If an entry holds a picture, leave that picture out and reproduce everything else exactly.

# # #

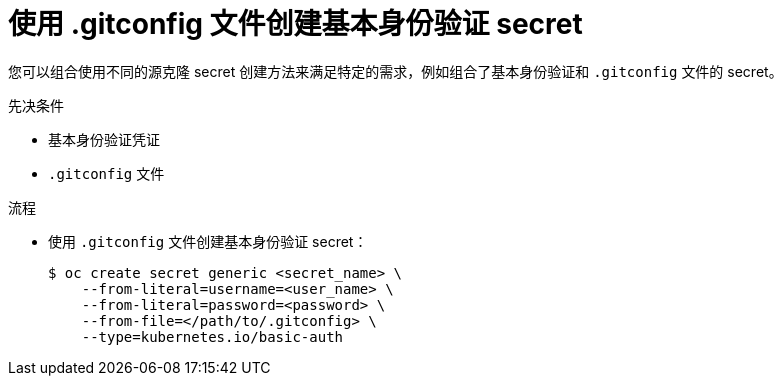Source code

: // Module included in the following assemblies:
//
//* builds/creating-build-inputs.adoc

:_content-type: PROCEDURE
[id="builds-source-secret-combinations-basic-auth-gitconfig_{context}"]
= 使用 .gitconfig 文件创建基本身份验证 secret

您可以组合使用不同的源克隆 secret 创建方法来满足特定的需求，例如组合了基本身份验证和 `.gitconfig` 文件的 secret。

.先决条件

* 基本身份验证凭证
* `.gitconfig` 文件

.流程

* 使用 `.gitconfig` 文件创建基本身份验证 secret：
+
[source,terminal]
----
$ oc create secret generic <secret_name> \
    --from-literal=username=<user_name> \
    --from-literal=password=<password> \
    --from-file=</path/to/.gitconfig> \
    --type=kubernetes.io/basic-auth
----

# # #

§ **FINISHED EXERCISE**:
Source code

: // Module included in the following assemblies:
//
//* builds/creating-build-inputs.adoc

:_content-type: PROCEDURE
[id="builds-source-secret-combinations-basic-auth-gitconfig_{context}"]
= 使用 .gitconfig 文件创建基本身份验证 secret

您可以组合使用不同的源克隆 secret 创建方法来满足特定的需求，例如组合了基本身份验证和 `.gitconfig` 文件的 secret。

.先决条件

* 基本身份验证凭证
* `.gitconfig` 文件

.流程

* 使用 `.gitconfig` 文件创建基本身份验证 secret：
+
[source,terminal]
----
$ oc create secret generic <secret_name> \
    --from-literal=username=<user_name> \
    --from-literal=password=<password> \
    --from-file=</path/to/.gitconfig> \
    --type=kubernetes.io/basic-auth
----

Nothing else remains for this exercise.